Author(s): Chen Q, Keenan TDL, Allot A, Peng Y, Agrón E, Domalpally A, Klaver CCW, Luttikhuizen DT, Colyer MH, Cukras CA, Wiley HE, Teresa Magone M, Cousineau-Krieger C, Wong WT, Zhu Y, Chew EY, Lu Z; AREDS2 Deep Learning Research Group. Multimodal, multitask, multiattention (M3) deep learning detection of reticular pseudodrusen: Toward automated and accessible classification of age-related macular degeneration. J Am Med Inform Assoc. 2021 Jun 12;28(6):1135-1148. doi: 10.1093/jamia/ocaa302. PMID 33792724
Journal: Journal Of The American Medical Informatics Association : Jamia, Volume 28, Issue 6, Jun 2021
OBJECTIVE Reticular pseudodrusen (RPD), a key feature of age-related macular degeneration (AMD), are poorly detected by human experts on standard color fundus photography (CFP) and typically require advanced imaging modalities such as fundus autofluorescence (FAF). The objective was to develop and evaluate the performance of a novel multimodal, multitask, multiattention (M3) deep learning framework on RPD detection.

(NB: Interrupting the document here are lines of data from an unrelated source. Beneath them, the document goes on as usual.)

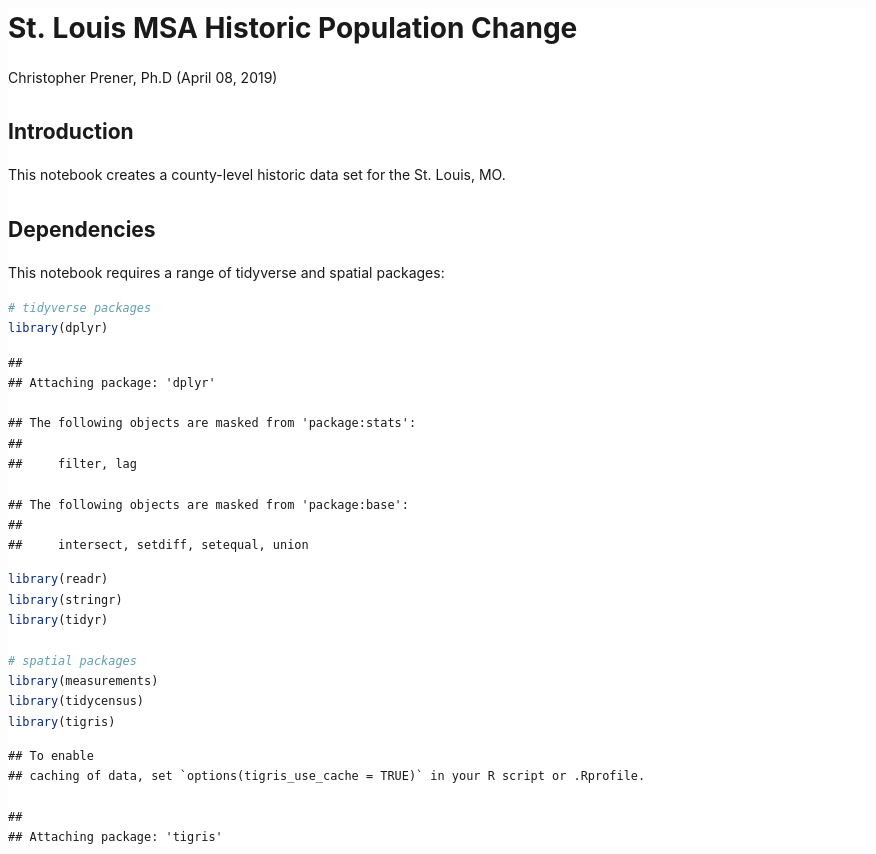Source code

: St. Louis MSA Historic Population Change
================
Christopher Prener, Ph.D
(April 08, 2019)

## Introduction

This notebook creates a county-level historic data set for the
St. Louis, MO.

## Dependencies

This notebook requires a range of tidyverse and spatial packages:

``` r
# tidyverse packages
library(dplyr)
```

    ## 
    ## Attaching package: 'dplyr'

    ## The following objects are masked from 'package:stats':
    ## 
    ##     filter, lag

    ## The following objects are masked from 'package:base':
    ## 
    ##     intersect, setdiff, setequal, union

``` r
library(readr)
library(stringr)
library(tidyr)

# spatial packages
library(measurements)
library(tidycensus)
library(tigris)
```

    ## To enable 
    ## caching of data, set `options(tigris_use_cache = TRUE)` in your R script or .Rprofile.

    ## 
    ## Attaching package: 'tigris'
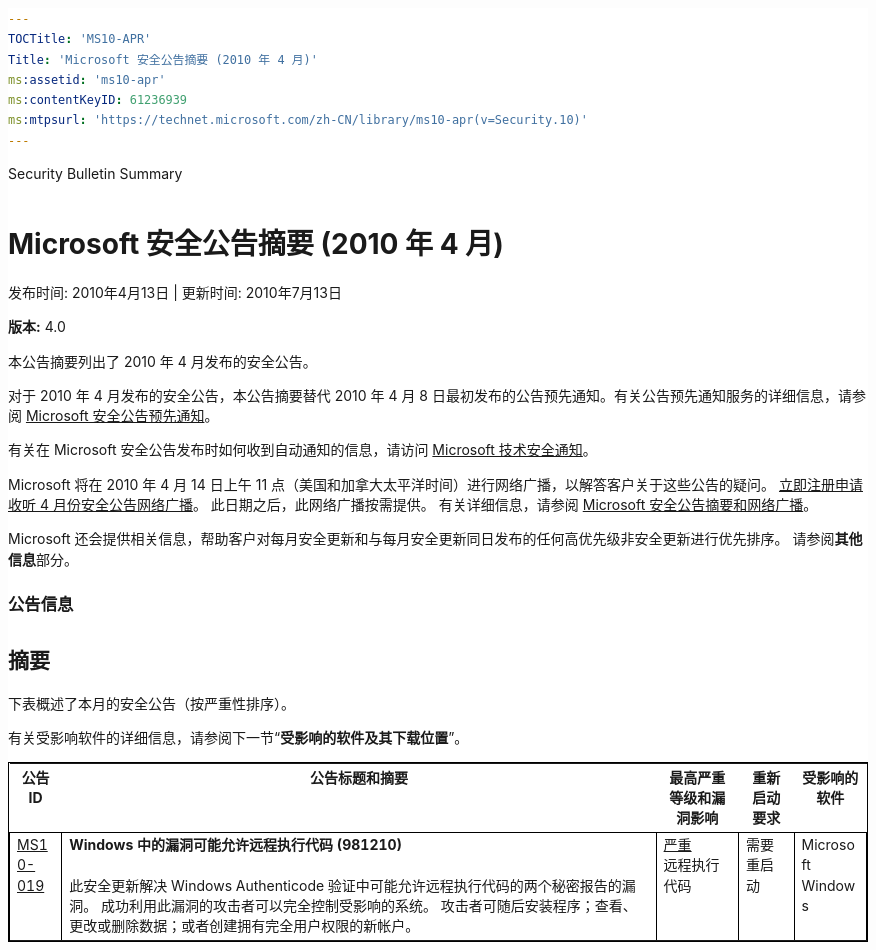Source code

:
 ```yaml
---
TOCTitle: 'MS10-APR'
Title: 'Microsoft 安全公告摘要 (2010 年 4 月)'
ms:assetid: 'ms10-apr'
ms:contentKeyID: 61236939
ms:mtpsurl: 'https://technet.microsoft.com/zh-CN/library/ms10-apr(v=Security.10)'
---
```


Security Bulletin Summary

Microsoft 安全公告摘要 (2010 年 4 月)
=====================================

发布时间: 2010年4月13日 | 更新时间: 2010年7月13日

**版本:** 4.0

本公告摘要列出了 2010 年 4 月发布的安全公告。

对于 2010 年 4 月发布的安全公告，本公告摘要替代 2010 年 4 月 8 日最初发布的公告预先通知。有关公告预先通知服务的详细信息，请参阅 [Microsoft 安全公告预先通知](http://technet.microsoft.com/security/bulletin/advance)。

有关在 Microsoft 安全公告发布时如何收到自动通知的信息，请访问 [Microsoft 技术安全通知](http://go.microsoft.com/fwlink/?linkid=21163)。

Microsoft 将在 2010 年 4 月 14 日上午 11 点（美国和加拿大太平洋时间）进行网络广播，以解答客户关于这些公告的疑问。 [立即注册申请收听 4 月份安全公告网络广播](http://msevents.microsoft.com/cui/webcasteventdetails.aspx?eventid=1032427721&eventcategory=4&culture=en-us&countrycode=us)。 此日期之后，此网络广播按需提供。 有关详细信息，请参阅 [Microsoft 安全公告摘要和网络广播](http://technet.microsoft.com/security/bulletin/summary)。

Microsoft 还会提供相关信息，帮助客户对每月安全更新和与每月安全更新同日发布的任何高优先级非安全更新进行优先排序。 请参阅**其他信息**部分。

### 公告信息

摘要
----

下表概述了本月的安全公告（按严重性排序）。

有关受影响软件的详细信息，请参阅下一节“**受影响的软件及其下载位置**”。

<p> </p>
<table style="border:1px solid black;">
<thead>
<tr class="header">
<th>公告 ID</th>
<th>公告标题和摘要</th>
<th>最高严重等级和漏洞影响</th>
<th>重新启动要求</th>
<th>受影响的软件</th>
</tr>
</thead>
<tbody>
<tr class="odd">
<td style="border:1px solid black;"><a href="http://technet.microsoft.com/security/bulletin/ms10-019">MS10-019</a></td>
<td style="border:1px solid black;"><strong>Windows 中的漏洞可能允许远程执行代码 (981210)</strong><br />
<br />
此安全更新解决 Windows Authenticode 验证中可能允许远程执行代码的两个秘密报告的漏洞。 成功利用此漏洞的攻击者可以完全控制受影响的系统。 攻击者可随后安装程序；查看、更改或删除数据；或者创建拥有完全用户权限的新帐户。</td>
<td style="border:1px solid black;"><a href="http://go.microsoft.com/fwlink/?linkid=21140">严重</a><br />
远程执行代码</td>
<td style="border:1px solid black;">需要重启动</td>
<td style="border:1px solid black;">Microsoft Windows</td>
</tr>  
<tr class="even">
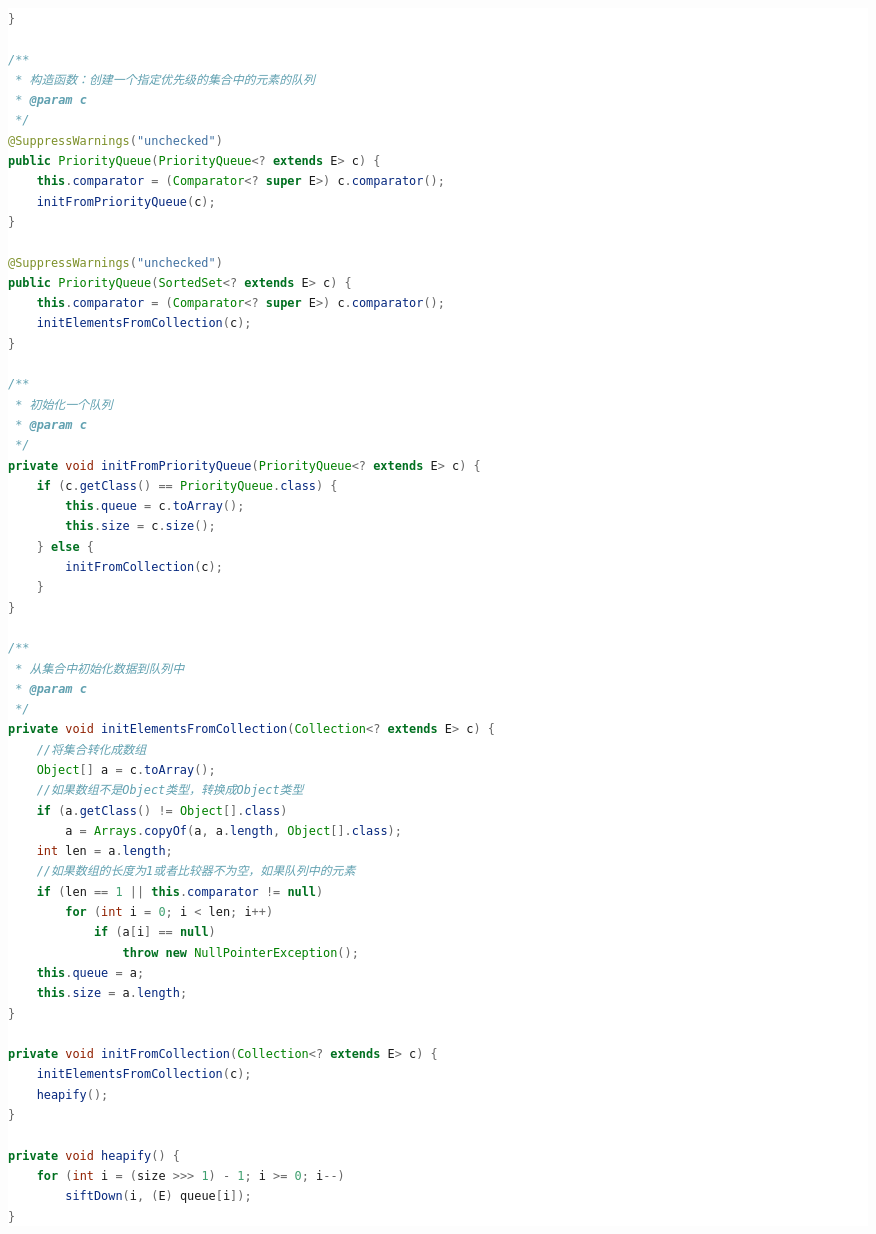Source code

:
 ``` java
}

/**
 * 构造函数：创建一个指定优先级的集合中的元素的队列
 * @param c
 */
@SuppressWarnings("unchecked")
public PriorityQueue(PriorityQueue<? extends E> c) {
    this.comparator = (Comparator<? super E>) c.comparator();
    initFromPriorityQueue(c);
}

@SuppressWarnings("unchecked")
public PriorityQueue(SortedSet<? extends E> c) {
    this.comparator = (Comparator<? super E>) c.comparator();
    initElementsFromCollection(c);
}

/**
 * 初始化一个队列
 * @param c
 */
private void initFromPriorityQueue(PriorityQueue<? extends E> c) {
    if (c.getClass() == PriorityQueue.class) {
        this.queue = c.toArray();
        this.size = c.size();
    } else {
        initFromCollection(c);
    }
}

/**
 * 从集合中初始化数据到队列中
 * @param c
 */
private void initElementsFromCollection(Collection<? extends E> c) {
	//将集合转化成数组
    Object[] a = c.toArray();
    //如果数组不是Object类型，转换成Object类型
    if (a.getClass() != Object[].class)
        a = Arrays.copyOf(a, a.length, Object[].class);
    int len = a.length;
    //如果数组的长度为1或者比较器不为空，如果队列中的元素
    if (len == 1 || this.comparator != null)
        for (int i = 0; i < len; i++)
            if (a[i] == null)
                throw new NullPointerException();
    this.queue = a;
    this.size = a.length;
}

private void initFromCollection(Collection<? extends E> c) {
    initElementsFromCollection(c);
    heapify();
}

private void heapify() {
    for (int i = (size >>> 1) - 1; i >= 0; i--)
        siftDown(i, (E) queue[i]);
}
```
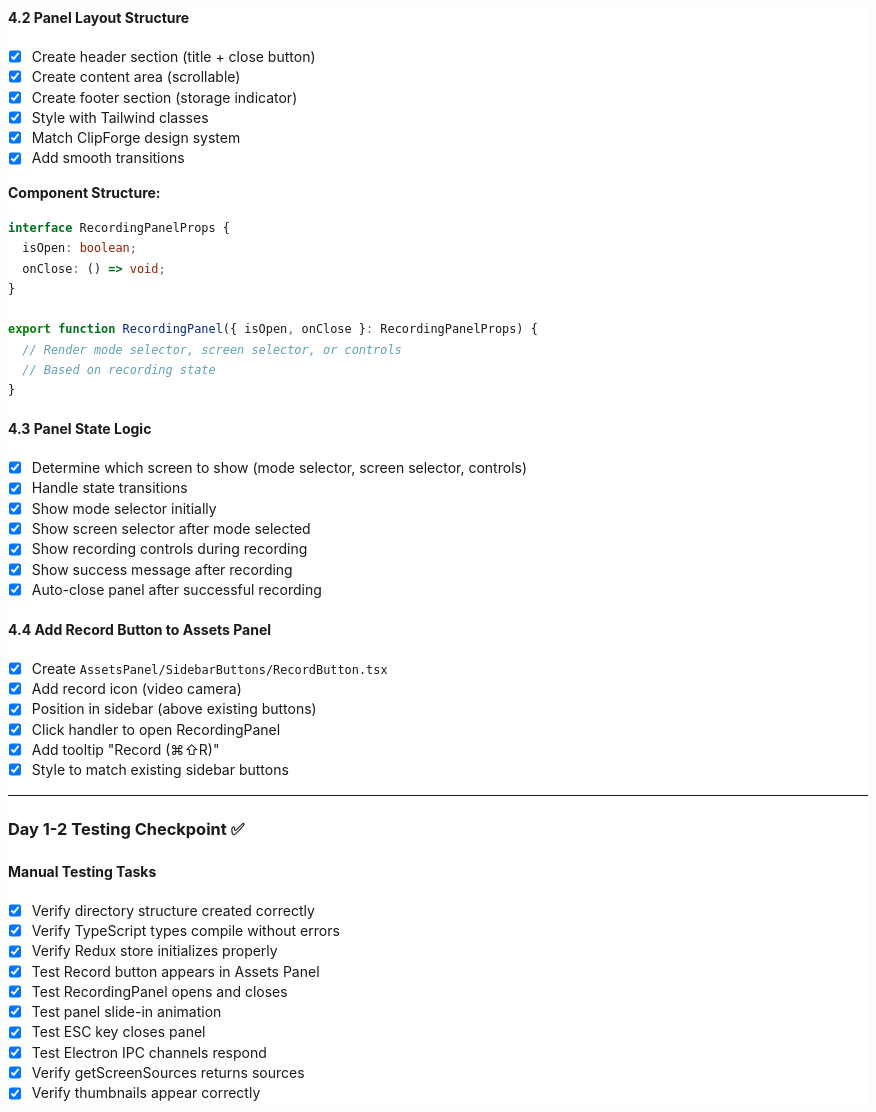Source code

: #### 4.2 Panel Layout Structure

- [x] Create header section (title + close button)
- [x] Create content area (scrollable)
- [x] Create footer section (storage indicator)
- [x] Style with Tailwind classes
- [x] Match ClipForge design system
- [x] Add smooth transitions

**Component Structure:**

```typescript
interface RecordingPanelProps {
  isOpen: boolean;
  onClose: () => void;
}

export function RecordingPanel({ isOpen, onClose }: RecordingPanelProps) {
  // Render mode selector, screen selector, or controls
  // Based on recording state
}
```

#### 4.3 Panel State Logic

- [x] Determine which screen to show (mode selector, screen selector, controls)
- [x] Handle state transitions
- [x] Show mode selector initially
- [x] Show screen selector after mode selected
- [x] Show recording controls during recording
- [x] Show success message after recording
- [x] Auto-close panel after successful recording

#### 4.4 Add Record Button to Assets Panel

- [x] Create `AssetsPanel/SidebarButtons/RecordButton.tsx`
- [x] Add record icon (video camera)
- [x] Position in sidebar (above existing buttons)
- [x] Click handler to open RecordingPanel
- [x] Add tooltip "Record (⌘⇧R)"
- [x] Style to match existing sidebar buttons

---

### **Day 1-2 Testing Checkpoint** ✅

#### Manual Testing Tasks

- [x] Verify directory structure created correctly
- [x] Verify TypeScript types compile without errors
- [x] Verify Redux store initializes properly
- [x] Test Record button appears in Assets Panel
- [x] Test RecordingPanel opens and closes
- [x] Test panel slide-in animation
- [x] Test ESC key closes panel
- [x] Test Electron IPC channels respond
- [x] Verify getScreenSources returns sources
- [x] Verify thumbnails appear correctly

MATERIALS AND METHODS A deep learning framework (M3) was developed to detect RPD presence accurately using CFP alone, FAF alone, or both, employing >8000 CFP-FAF image pairs obtained prospectively (Age-Related Eye Disease Study 2). The M3 framework includes multimodal (detection from single or multiple image modalities), multitask (training different tasks simultaneously to improve generalizability), and multiattention (improving ensembled feature representation) operation. Performance on RPD detection was compared with state-of-the-art deep learning models and 13 ophthalmologists; performance on detection of 2 other AMD features (geographic atrophy and pigmentary abnormalities) was also evaluated.
RESULTS For RPD detection, M3 achieved an area under the receiver-operating characteristic curve (AUROC) of 0.832, 0.931, and 0.933 for CFP alone, FAF alone, and both, respectively. M3 performance on CFP was very substantially superior to human retinal specialists (median F1 score = 0.644 vs 0.350). External validation (the Rotterdam Study) demonstrated high accuracy on CFP alone (AUROC, 0.965). The M3 framework also accurately detected geographic atrophy and pigmentary abnormalities (AUROC, 0.909 and 0.912, respectively), demonstrating its generalizability.
CONCLUSIONS This study demonstrates the successful development, robust evaluation, and external validation of a novel deep learning framework that enables accessible, accurate, and automated AMD diagnosis and prognosis.